Byron Rhome

Biographical details
- Born: January 11, 1906 Kopperl, Texas, U.S.
- Died: April 24, 1992 (aged 86) Seattle, Washington, U.S.

Playing career

Football
- 1925–1928: Trinity (TX)

Basketball
- 1925–1929: Trinity (TX)

Baseball
- c. 1927: Trinity (TX)
- Position: End (football)

Coaching career (HC unless noted)

Football
- 1929–1930: Graham HS (TX)
- 1931–1934: Weatherford
- 1935–1936: Texas Wesleyan
- 1937: Sunset HS (TX) (assistant)
- 1944: Hondo AAF
- ?–1963: Sunset HS (TX) (assistant)

Basketball
- 1935–1937: Texas Wesleyan
- 1937–?: Sunset HS (TX)

Administrative career (AD unless noted)
- 1935–1937: Texas Wesleyan

Head coaching record
- Overall: 18–9–2 (college football) 14–24 (college basketball)

= Byron Rhome =

American sports coach and college athletics administrator

Byron Cogdell Rhome (January 11, 1906 – April 24, 1992) was an American football, basketball, and track coach and college athletics administrator. He served as the head football coach at Texas Wesleyan College—now known as Texas Wesleyan University—in Fort Worth, Texas from 1935 to 1936, compiling a record of 11–8–2. Rhome was also the head basketball coach at Texas Wesleyan for two season, from 1935 to 1937, tallying a mark of 14–24.

Rhome attended Cleburne High School in Cleburne, Texas, where he played football for the Cleburne Yellow Jackets. He moved on to Trinity University in Waxahachie, Texas, played football as an end for four seasons. He and also played basketball for four season and baseball for one. After graduating from Trinity in 1929, Rhome was appointed head football coach at Graham High School in Graham, Texas. In 1931, he was named football and track coach at Weatherford Junior College—now known as Weatherford College—in Weatherford, Texas.

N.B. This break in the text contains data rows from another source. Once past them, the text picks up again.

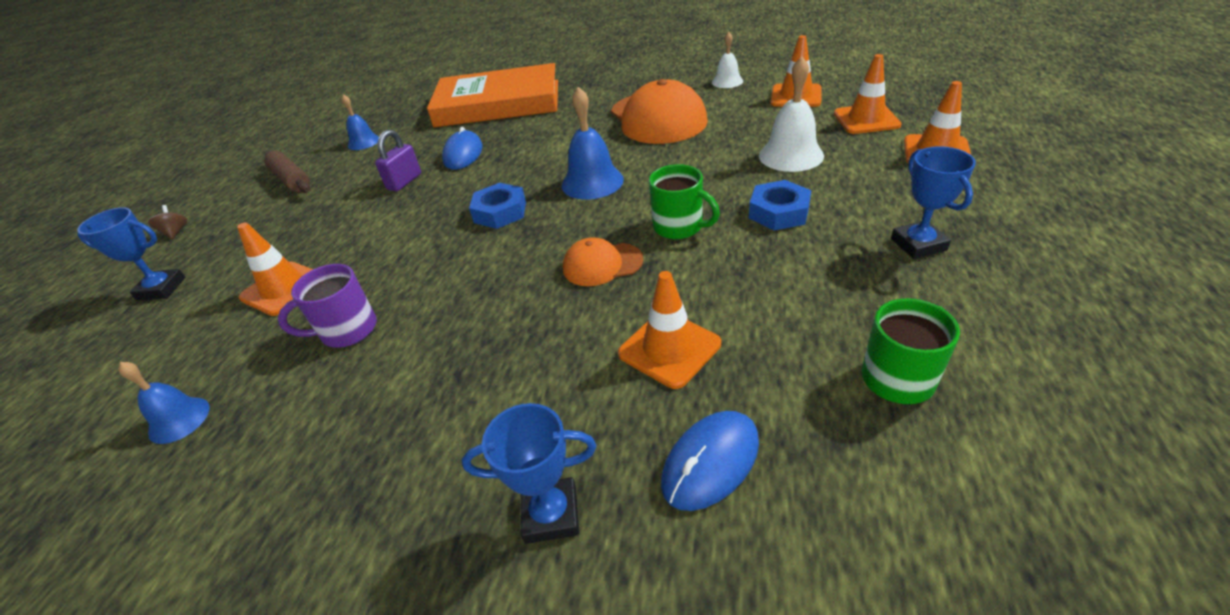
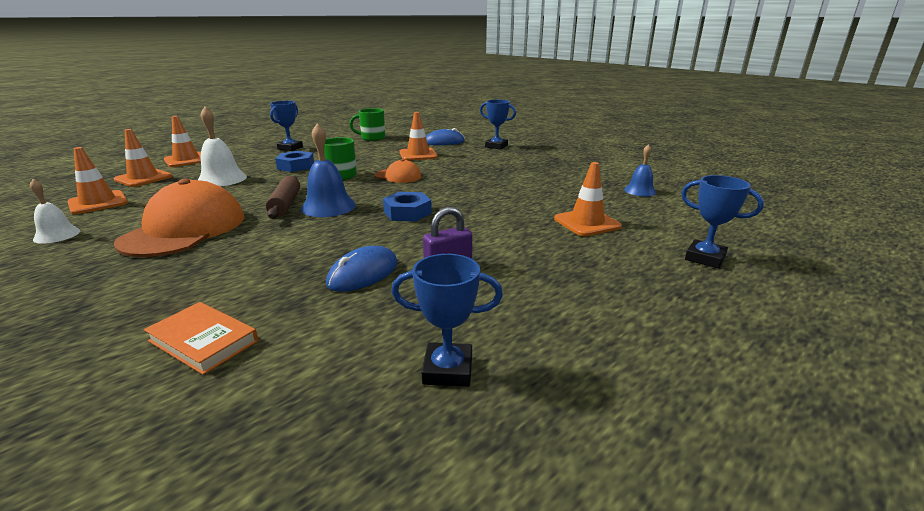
camera: 150 degrees left, 15 degrees down
(176, 232) = (740, 321): brown spinning top -> none
(291, 180) = (583, 340): brown rolling pin -> brown rolling pin (285, 204)
(347, 330) = (546, 193): purple mug -> none
(363, 142) = (448, 370): blue bell -> blue trophy
(498, 103) = (203, 341): orange book -> orange book, size x0.42

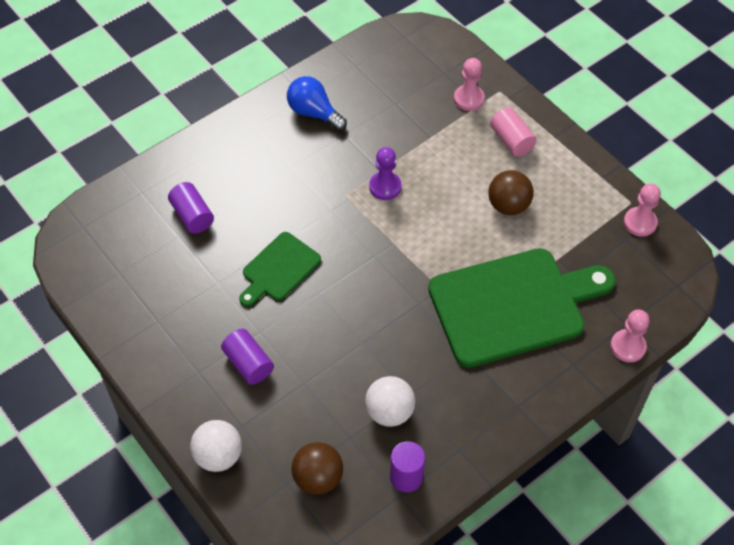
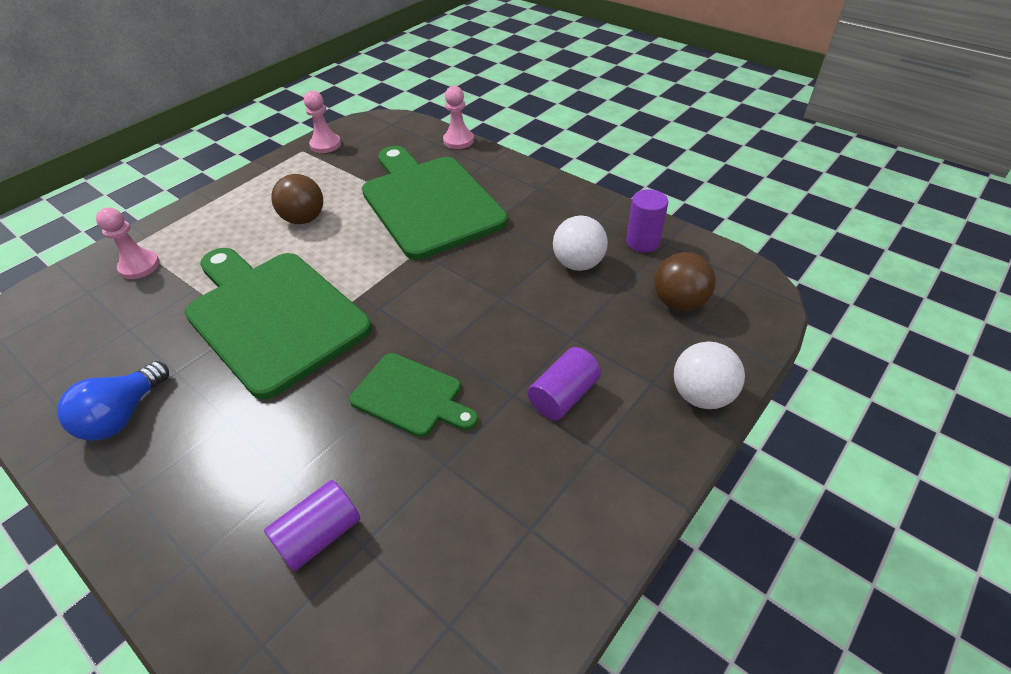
camera: 100 degrees left, 10 degrees down
(385, 187) = (272, 316): purple pawn -> green cutting board
(511, 140) = (212, 227): pink cylinder -> none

Rhome was hired in 1935 as the athletic director at Texas Wesleyan College—now known as Texas Wesleyan University in Fort Worth, Texas and was charged with coaching football, basketball, and track. He led his Texas Wesleyan Rams football teams to records of 8–2–1 in 1935 and 3–6–1 in 1936. Rhome left Texas Wesleyan in 1937 to become head basketball coach at Sunset High School in Dallas. He was succeeded as Texas Wesleyan's head coach in football, basketball, and track by Gus Miller. Rhome coached the 1944 Hondo Army Air Field Navigators football team to a record of 7–1.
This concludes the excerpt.